Der Hof des Schlosses Eggenberg ist wieder ein stimmiger, von Umweltgeräuschen erstaunlich gut abgeschirmter Ort für eine solche Opern-Neuerweckung des „großen steirischen Barockkomponisten“ (Zitat Programmheft). Bei so viel Lokalpatriotismus muss man schmunzeln, hat er doch selbst nie in der Steiermark Musik gemacht. Johann Joseph Fux ist zwar nahe Graz in bäuerlichem Milieu geboren und hier kurz zur Schule gegangen. Seine letzte Spur am Ort ist der Eintrag „profugit clam“: Er ist heimlich entflohen aus dem Jesuiten-Konvikt. Adieu Steiermark! Fux taucht kurz als Student und Organist in Ingolstadt auf – und dann klafft eine ziemlich große bioghraphische Lücke. Nächste Station ist Organist am Wiener Schottenstift. Zwei jahre später, 1698, ist er auch schon Hofkapellmeister von Leopold I. Was für eine Karriere!
Die Arianna, die man jetzt in einer auf siebzig Minuten eingekochten, also stark gekürzten Fassung kennen lernen konnte, entstand 1726. Sie wurde uraufgeführt zum Geburtstag der Kaiserin Elisabeth Christine (der Mutter von Maria Theresia). Wir wissen natürlich nicht, was alles weggestrichen ist. Was wir hörten, ist jedenfalls Fux'sche Kompositionskunst vom Allerfeinsten. Die Liebesgöttin Venus hat alle Hände voll zu tun, um zwei Paare zusammen zu bringen: Die von Theseus sitzen gelassene Arianna bläst Trübsal, ihr wird schließlich der Gott Bacchus als Gespons zugeführt. Das zweite füreinander bestimmte Paar: Thetis und Peleus. Warum letzterer sich gar so wehrt gegen eine Beziehung mit Thetis, erfahren wir aus dem, was vom Libretto übrig ist, nicht, aber das lässt sich ganz leicht googeln: Das Orakel sagte, der Sohn von Thetis werde viel stärker sein als sein Vater – welcher potentielle Ehemann lässt sich schon auf so was ein?

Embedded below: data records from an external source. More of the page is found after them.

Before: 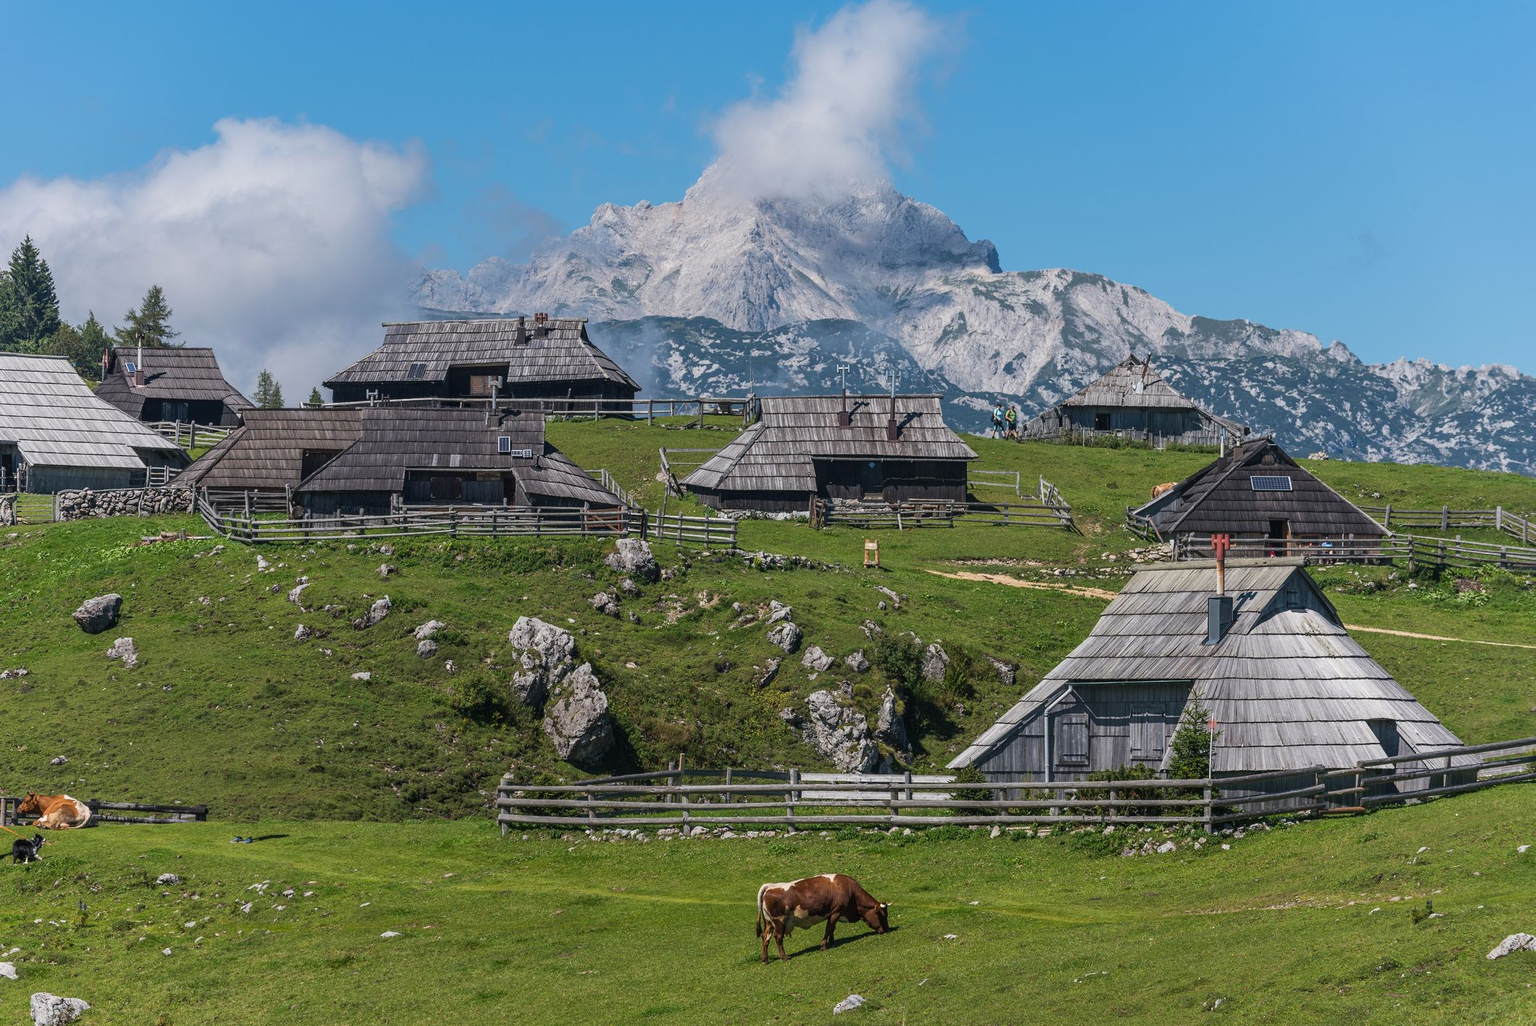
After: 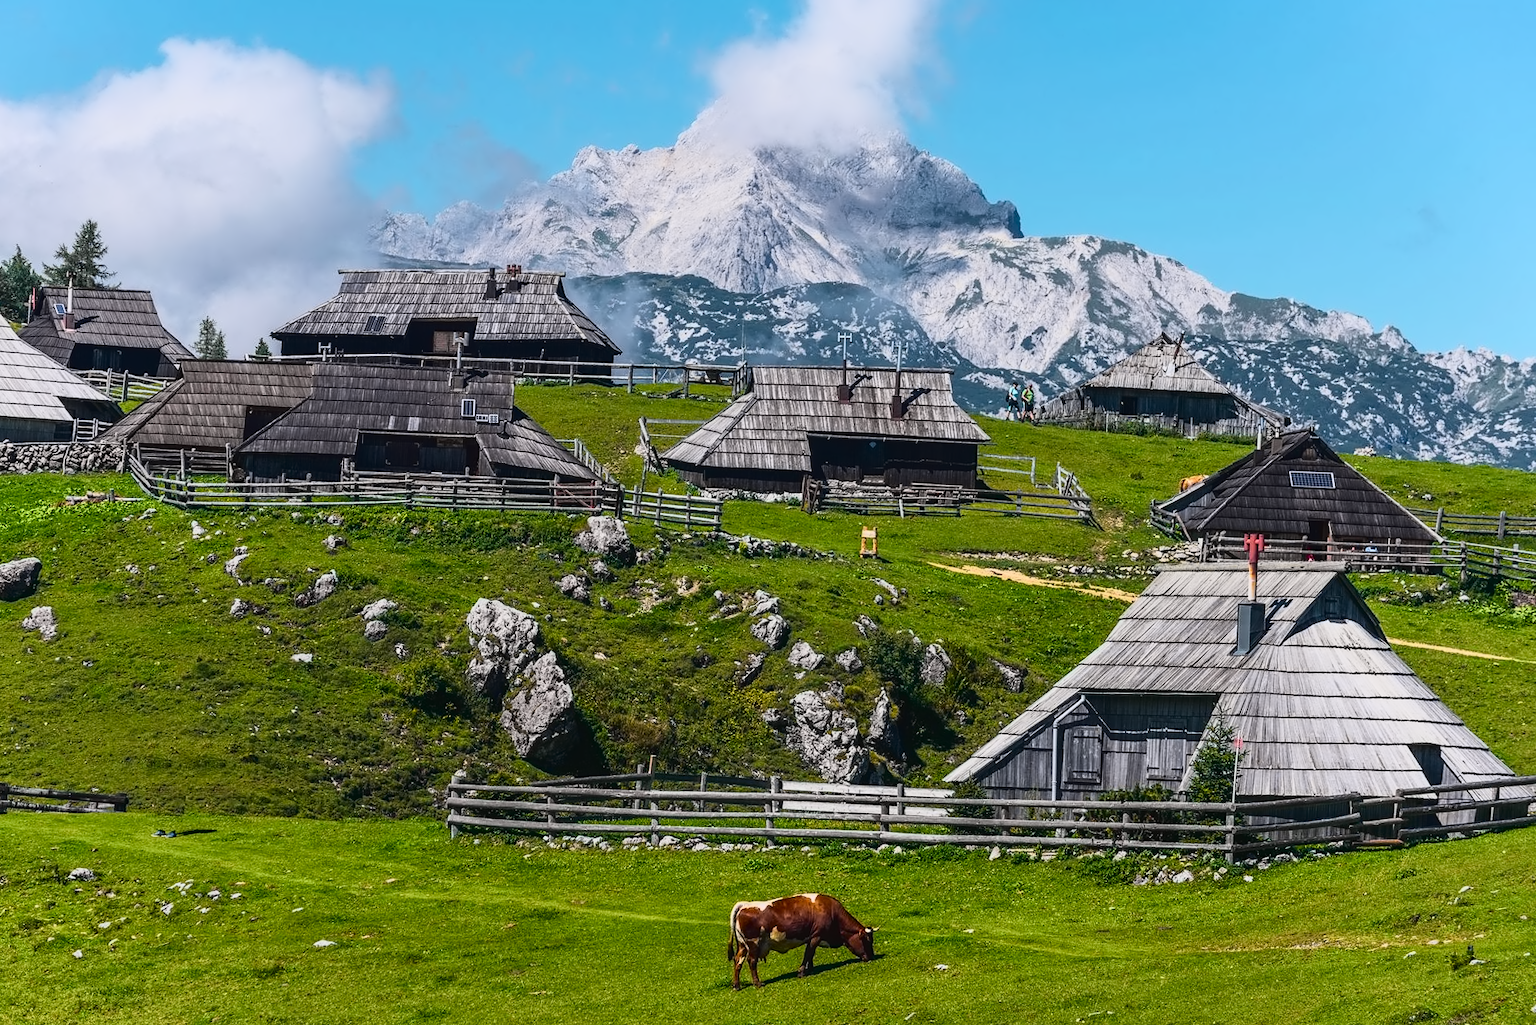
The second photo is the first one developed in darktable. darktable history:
contrast equalizer: y [[0.5 ×4, 0.525, 0.667], [0.5 ×6], [0.5 ×6], [0 ×4, 0.042, 0], [0, 0, 0.004, 0.1, 0.191, 0.131]]
tone curve: curves: ch0 [(0, 0.023) (0.132, 0.075) (0.256, 0.2) (0.463, 0.494) (0.699, 0.816) (0.813, 0.898) (1, 0.943)]; ch1 [(0, 0) (0.32, 0.306) (0.441, 0.41) (0.476, 0.466) (0.498, 0.5) (0.518, 0.519) (0.546, 0.571) (0.604, 0.651) (0.733, 0.817) (1, 1)]; ch2 [(0, 0) (0.312, 0.313) (0.431, 0.425) (0.483, 0.477) (0.503, 0.503) (0.526, 0.507) (0.564, 0.575) (0.614, 0.695) (0.713, 0.767) (0.985, 0.966)], color space Lab, independent channels
white balance: emerald 1
crop and rotate: angle -1.96°, left 3.097%, top 4.154%, right 1.586%, bottom 0.529%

In der Instant-Fassung geht's aber eh nicht um die Mythologie, sondern um die musikalische Stimmungsmalerei. Ein „sanftes Lüftchen, das mit seinem süßen Atem die Segel meines Liebesbootes bläht“ – in der Art geht’s arkadisch dahin: mit frischem Luftzug, mit Tau benetzt, mit erquicklichem Gewölk bis zur Rose, die „der Biene meines Herzens süßen Honig verspricht“. Da deklinierte Fux vorwiegend im Streichorchester die lyrische Musik-Rhetorik seiner Zeit durch. Bacchus schwört der sich halsbrecherisch zu Wort meldenden Kriegstrompete ab und lässt deren Klang sich „mit den lieblichen Saiten verflechten“. Eine solche kompositorische Liebesheirat sucht ihresgleichen. Und Ariadnes Liebes-Anfrage ans eigene Herz, die gleich ein doppeltes Echo beantwortet, folgt auch höherer Kompositionswissenschaft.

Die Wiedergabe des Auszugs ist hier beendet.